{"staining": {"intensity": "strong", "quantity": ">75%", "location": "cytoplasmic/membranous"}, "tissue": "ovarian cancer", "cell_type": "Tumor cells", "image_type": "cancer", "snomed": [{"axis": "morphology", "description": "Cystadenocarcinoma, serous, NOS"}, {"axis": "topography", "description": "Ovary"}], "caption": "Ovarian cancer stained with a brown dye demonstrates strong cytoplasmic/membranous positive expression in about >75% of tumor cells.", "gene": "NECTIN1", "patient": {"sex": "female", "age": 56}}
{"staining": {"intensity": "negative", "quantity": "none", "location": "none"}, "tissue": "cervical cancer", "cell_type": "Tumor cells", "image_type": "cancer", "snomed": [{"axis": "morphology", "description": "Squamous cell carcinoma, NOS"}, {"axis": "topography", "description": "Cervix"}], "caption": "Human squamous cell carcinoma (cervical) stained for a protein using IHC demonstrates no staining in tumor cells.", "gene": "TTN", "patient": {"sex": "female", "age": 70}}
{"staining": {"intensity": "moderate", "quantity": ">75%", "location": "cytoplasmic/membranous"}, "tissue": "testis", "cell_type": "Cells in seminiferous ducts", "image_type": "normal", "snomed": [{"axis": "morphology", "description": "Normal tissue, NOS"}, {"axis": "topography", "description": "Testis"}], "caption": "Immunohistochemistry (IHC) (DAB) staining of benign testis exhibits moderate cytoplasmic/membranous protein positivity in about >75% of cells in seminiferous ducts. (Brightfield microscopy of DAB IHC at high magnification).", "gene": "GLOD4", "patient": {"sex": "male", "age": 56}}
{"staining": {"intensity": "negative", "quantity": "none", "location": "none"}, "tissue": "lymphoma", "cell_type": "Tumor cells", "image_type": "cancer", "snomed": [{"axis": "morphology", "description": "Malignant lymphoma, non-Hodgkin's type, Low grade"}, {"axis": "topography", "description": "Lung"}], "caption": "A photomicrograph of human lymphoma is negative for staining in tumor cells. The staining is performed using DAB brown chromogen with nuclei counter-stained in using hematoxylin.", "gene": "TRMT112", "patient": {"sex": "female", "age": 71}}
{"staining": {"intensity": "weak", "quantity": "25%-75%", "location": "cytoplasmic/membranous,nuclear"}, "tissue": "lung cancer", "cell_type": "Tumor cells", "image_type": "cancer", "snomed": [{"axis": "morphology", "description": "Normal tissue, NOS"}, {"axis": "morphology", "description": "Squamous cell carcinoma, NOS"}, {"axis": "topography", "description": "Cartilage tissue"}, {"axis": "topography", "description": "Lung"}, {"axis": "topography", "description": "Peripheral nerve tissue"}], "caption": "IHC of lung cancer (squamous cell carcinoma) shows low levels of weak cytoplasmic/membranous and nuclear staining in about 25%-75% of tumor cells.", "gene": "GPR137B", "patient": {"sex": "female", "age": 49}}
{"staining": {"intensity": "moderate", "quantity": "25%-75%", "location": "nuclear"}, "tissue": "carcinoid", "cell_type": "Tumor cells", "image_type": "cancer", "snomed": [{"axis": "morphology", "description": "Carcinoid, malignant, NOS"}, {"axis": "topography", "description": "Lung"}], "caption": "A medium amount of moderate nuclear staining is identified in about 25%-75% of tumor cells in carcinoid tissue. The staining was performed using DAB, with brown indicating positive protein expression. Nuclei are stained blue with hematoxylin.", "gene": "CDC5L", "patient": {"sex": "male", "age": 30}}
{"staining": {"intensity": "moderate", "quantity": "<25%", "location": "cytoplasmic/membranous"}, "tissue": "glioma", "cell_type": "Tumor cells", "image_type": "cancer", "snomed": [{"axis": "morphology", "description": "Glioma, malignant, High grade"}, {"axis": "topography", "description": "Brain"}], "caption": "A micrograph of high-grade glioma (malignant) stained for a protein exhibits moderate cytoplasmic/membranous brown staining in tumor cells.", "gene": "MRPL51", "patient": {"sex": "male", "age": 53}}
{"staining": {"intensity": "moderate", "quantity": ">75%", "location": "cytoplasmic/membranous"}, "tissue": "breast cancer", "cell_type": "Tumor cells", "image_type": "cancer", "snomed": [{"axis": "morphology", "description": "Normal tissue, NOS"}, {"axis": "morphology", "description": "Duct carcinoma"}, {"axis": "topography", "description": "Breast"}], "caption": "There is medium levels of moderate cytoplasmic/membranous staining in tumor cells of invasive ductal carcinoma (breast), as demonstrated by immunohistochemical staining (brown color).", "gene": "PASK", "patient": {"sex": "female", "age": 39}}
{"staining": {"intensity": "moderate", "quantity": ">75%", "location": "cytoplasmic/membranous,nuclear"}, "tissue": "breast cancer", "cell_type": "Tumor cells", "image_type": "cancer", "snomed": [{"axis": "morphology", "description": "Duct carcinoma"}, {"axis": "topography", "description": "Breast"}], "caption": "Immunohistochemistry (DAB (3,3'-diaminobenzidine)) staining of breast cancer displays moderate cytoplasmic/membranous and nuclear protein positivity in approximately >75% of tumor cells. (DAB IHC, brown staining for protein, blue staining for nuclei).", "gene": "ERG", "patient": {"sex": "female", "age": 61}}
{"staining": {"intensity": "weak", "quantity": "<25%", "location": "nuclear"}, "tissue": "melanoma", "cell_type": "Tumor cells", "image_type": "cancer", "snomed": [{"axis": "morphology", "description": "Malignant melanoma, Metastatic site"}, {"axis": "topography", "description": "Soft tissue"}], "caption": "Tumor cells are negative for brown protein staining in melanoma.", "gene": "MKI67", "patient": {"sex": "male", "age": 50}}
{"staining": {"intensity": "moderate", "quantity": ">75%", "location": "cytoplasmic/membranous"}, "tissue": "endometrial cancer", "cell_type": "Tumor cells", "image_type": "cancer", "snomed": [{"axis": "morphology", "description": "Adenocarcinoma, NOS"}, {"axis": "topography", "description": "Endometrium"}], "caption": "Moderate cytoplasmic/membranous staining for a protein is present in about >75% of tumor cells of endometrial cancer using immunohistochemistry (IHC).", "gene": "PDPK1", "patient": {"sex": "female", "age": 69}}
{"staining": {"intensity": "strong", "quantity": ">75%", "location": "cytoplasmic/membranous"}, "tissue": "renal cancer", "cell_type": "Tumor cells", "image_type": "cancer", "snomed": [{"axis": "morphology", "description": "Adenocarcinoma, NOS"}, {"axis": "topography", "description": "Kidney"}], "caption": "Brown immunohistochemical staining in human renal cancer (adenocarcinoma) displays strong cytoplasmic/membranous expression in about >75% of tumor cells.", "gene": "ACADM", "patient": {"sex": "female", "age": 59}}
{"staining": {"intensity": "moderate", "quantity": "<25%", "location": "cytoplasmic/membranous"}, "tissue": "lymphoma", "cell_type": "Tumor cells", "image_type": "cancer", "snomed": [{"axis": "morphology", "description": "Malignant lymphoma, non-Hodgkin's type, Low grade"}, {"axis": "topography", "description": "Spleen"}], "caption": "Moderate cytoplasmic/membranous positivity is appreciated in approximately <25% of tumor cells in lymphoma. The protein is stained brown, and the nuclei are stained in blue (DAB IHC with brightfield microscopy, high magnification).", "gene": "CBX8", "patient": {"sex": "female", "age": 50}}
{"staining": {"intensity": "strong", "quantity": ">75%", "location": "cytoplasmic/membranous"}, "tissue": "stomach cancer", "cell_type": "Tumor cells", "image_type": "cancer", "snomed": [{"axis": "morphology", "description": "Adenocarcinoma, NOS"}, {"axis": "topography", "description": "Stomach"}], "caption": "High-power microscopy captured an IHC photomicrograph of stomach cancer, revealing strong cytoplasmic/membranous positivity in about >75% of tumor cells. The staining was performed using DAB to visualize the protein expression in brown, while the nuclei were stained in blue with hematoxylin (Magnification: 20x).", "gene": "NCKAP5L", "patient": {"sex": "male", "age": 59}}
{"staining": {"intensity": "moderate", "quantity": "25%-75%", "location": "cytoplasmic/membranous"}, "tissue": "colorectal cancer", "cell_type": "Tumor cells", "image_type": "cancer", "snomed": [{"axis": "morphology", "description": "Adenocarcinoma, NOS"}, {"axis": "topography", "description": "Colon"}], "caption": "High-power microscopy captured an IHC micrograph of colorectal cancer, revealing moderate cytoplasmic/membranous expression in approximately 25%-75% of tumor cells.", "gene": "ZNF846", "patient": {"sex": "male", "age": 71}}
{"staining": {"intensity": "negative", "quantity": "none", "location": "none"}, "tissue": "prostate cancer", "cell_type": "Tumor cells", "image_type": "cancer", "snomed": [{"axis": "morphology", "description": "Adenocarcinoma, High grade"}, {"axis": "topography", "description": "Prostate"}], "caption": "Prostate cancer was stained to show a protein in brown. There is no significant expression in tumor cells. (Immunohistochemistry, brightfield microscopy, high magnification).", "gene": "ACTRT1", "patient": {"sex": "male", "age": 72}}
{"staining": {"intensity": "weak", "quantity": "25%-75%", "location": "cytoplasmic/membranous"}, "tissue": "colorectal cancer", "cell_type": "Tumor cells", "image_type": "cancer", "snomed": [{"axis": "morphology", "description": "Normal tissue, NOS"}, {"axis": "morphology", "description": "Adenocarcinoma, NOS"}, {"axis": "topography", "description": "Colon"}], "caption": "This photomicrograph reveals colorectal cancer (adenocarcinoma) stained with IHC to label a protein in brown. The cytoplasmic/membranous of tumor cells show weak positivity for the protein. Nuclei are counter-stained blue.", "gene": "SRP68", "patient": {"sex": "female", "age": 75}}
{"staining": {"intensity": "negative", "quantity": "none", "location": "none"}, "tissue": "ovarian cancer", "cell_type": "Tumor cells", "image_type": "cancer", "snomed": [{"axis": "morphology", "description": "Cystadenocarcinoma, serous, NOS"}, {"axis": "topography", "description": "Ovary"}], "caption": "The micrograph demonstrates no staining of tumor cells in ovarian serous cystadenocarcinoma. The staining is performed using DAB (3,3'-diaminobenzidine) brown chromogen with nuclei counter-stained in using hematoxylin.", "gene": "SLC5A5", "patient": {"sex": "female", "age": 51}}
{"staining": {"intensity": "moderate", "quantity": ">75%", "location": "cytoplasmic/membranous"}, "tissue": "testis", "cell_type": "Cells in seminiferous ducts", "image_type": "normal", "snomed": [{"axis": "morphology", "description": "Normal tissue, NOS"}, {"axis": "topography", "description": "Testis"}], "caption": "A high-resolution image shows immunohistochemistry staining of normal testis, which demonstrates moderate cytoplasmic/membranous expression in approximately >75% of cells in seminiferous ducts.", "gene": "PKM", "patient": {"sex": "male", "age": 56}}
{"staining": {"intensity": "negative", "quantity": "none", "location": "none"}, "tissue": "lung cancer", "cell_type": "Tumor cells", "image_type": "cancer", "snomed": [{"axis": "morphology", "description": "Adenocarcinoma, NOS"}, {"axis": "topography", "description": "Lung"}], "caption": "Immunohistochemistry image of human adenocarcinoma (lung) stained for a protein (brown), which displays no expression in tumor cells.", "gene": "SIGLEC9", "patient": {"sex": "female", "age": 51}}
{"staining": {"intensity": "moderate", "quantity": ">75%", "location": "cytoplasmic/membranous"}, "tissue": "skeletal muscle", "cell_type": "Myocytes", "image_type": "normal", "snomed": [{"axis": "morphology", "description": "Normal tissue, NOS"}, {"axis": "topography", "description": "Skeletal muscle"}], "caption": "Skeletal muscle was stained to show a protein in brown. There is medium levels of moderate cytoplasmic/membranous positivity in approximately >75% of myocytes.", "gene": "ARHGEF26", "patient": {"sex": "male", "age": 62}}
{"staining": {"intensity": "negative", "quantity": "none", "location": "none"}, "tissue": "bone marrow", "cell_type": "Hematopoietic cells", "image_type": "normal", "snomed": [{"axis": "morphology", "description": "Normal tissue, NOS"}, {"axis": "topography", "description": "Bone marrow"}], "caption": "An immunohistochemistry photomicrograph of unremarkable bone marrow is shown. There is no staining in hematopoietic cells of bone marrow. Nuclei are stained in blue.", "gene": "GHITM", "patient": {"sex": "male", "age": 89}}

■ EXERCISE BRIEF
Return, word for word, the line containing "high-resolution image shows" and all lines after it through the last line of the records, and nothing else.

■ TASK OUTPUT
{"staining": {"intensity": "moderate", "quantity": ">75%", "location": "cytoplasmic/membranous"}, "tissue": "testis", "cell_type": "Cells in seminiferous ducts", "image_type": "normal", "snomed": [{"axis": "morphology", "description": "Normal tissue, NOS"}, {"axis": "topography", "description": "Testis"}], "caption": "A high-resolution image shows immunohistochemistry staining of normal testis, which demonstrates moderate cytoplasmic/membranous expression in approximately >75% of cells in seminiferous ducts.", "gene": "PKM", "patient": {"sex": "male", "age": 56}}
{"staining": {"intensity": "negative", "quantity": "none", "location": "none"}, "tissue": "lung cancer", "cell_type": "Tumor cells", "image_type": "cancer", "snomed": [{"axis": "morphology", "description": "Adenocarcinoma, NOS"}, {"axis": "topography", "description": "Lung"}], "caption": "Immunohistochemistry image of human adenocarcinoma (lung) stained for a protein (brown), which displays no expression in tumor cells.", "gene": "SIGLEC9", "patient": {"sex": "female", "age": 51}}
{"staining": {"intensity": "moderate", "quantity": ">75%", "location": "cytoplasmic/membranous"}, "tissue": "skeletal muscle", "cell_type": "Myocytes", "image_type": "normal", "snomed": [{"axis": "morphology", "description": "Normal tissue, NOS"}, {"axis": "topography", "description": "Skeletal muscle"}], "caption": "Skeletal muscle was stained to show a protein in brown. There is medium levels of moderate cytoplasmic/membranous positivity in approximately >75% of myocytes.", "gene": "ARHGEF26", "patient": {"sex": "male", "age": 62}}
{"staining": {"intensity": "negative", "quantity": "none", "location": "none"}, "tissue": "bone marrow", "cell_type": "Hematopoietic cells", "image_type": "normal", "snomed": [{"axis": "morphology", "description": "Normal tissue, NOS"}, {"axis": "topography", "description": "Bone marrow"}], "caption": "An immunohistochemistry photomicrograph of unremarkable bone marrow is shown. There is no staining in hematopoietic cells of bone marrow. Nuclei are stained in blue.", "gene": "GHITM", "patient": {"sex": "male", "age": 89}}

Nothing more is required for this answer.